2005-05-11 - 8:29 p.m.

I swear, I am not dead. For real. This is the living Koko typing. The two times I've tried to update recently, I couldn't get in because I'm not Gold anymore. (yes, that means you can start reading again and I'll NEVER know it - until I go Gold again.)
Life is okay. Not really all that great, but okay. Like I said, I"m not dead. I'm doing well in anatomy this quarter. 90 and 88 on the first and second lecture exams and a 93 on the second lab exam. I forget what i got on the first lab exam, but it was good. an 80-something. So, I'm the running for a definite B and possibly an A. Rad. My other class is boring as hell. I haven't been in 2 weeks. I'll still get an A.
I've been somewhat depressed lately. Figuring out just how whacked and broken I am and just how whacked and broken we, as a human race, are.
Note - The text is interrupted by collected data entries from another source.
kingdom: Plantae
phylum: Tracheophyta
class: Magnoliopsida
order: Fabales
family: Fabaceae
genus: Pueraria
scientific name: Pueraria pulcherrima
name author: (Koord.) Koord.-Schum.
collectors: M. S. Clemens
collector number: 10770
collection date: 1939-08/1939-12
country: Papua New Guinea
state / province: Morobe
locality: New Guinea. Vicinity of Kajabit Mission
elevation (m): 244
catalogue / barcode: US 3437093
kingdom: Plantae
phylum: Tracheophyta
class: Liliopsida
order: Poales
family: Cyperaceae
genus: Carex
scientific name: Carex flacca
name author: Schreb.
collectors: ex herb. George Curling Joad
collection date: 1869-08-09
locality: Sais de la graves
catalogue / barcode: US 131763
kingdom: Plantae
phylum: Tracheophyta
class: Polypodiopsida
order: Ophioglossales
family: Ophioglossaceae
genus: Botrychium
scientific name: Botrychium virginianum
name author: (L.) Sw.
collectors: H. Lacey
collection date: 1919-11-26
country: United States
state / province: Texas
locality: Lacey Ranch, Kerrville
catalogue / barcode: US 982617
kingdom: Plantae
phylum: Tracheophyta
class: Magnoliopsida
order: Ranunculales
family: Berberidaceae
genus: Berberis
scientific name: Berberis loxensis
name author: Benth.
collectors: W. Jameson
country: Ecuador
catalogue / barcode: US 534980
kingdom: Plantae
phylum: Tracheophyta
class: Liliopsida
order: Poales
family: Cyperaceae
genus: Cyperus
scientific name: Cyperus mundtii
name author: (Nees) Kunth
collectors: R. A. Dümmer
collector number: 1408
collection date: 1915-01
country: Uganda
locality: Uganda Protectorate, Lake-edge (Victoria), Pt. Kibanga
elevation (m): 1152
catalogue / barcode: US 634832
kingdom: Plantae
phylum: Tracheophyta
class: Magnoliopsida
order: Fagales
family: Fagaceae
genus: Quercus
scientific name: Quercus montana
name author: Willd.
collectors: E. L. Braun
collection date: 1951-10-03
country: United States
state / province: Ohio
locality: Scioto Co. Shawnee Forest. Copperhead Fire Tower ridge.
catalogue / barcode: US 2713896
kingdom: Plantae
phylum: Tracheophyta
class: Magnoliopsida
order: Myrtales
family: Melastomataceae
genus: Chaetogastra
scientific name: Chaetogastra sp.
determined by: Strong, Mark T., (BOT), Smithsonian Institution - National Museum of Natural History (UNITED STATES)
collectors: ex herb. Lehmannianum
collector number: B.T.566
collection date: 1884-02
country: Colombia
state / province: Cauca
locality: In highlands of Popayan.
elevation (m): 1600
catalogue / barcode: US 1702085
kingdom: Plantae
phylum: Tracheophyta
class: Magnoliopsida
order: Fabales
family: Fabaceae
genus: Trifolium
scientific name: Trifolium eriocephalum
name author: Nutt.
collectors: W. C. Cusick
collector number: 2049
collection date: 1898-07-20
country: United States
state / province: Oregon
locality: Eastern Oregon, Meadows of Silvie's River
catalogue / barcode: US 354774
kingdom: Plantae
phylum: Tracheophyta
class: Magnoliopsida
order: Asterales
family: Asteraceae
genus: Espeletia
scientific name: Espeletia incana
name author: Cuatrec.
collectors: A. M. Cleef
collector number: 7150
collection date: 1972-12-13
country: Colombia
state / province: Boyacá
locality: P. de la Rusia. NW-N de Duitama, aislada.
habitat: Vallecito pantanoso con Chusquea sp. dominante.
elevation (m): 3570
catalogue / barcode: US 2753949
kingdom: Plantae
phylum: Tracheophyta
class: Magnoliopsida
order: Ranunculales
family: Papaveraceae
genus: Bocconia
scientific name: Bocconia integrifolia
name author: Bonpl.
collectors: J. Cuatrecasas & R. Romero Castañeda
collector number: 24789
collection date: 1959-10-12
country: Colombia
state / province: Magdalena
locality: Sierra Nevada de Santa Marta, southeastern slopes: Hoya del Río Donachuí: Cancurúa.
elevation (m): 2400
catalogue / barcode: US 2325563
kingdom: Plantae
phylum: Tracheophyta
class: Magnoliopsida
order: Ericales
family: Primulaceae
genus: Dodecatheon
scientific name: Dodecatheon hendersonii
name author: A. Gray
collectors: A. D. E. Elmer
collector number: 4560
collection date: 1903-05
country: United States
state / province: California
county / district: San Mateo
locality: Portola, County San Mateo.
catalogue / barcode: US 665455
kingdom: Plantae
And just how much we need God's mercy. And how much we don't feel as if we deserve it. And how whacked and broken that makes us. I've been drinking like crazy lately and have (luckily or unluckily) been able to swipe a few vidodins here and there from my mother's stash at home. That kind of stuff keeps me sane and I know it's bad and I've tried to stop and I can't. And, I've gone to AA and I can't do it. And, I've tried the God thing and I can't do it. And I just don't know where to go anymore. Because i am just numbing myself. And everything around me that could benefit from my un-numb body/mind - they don't get anything from me either. I am numb to everything. I am numb to myself.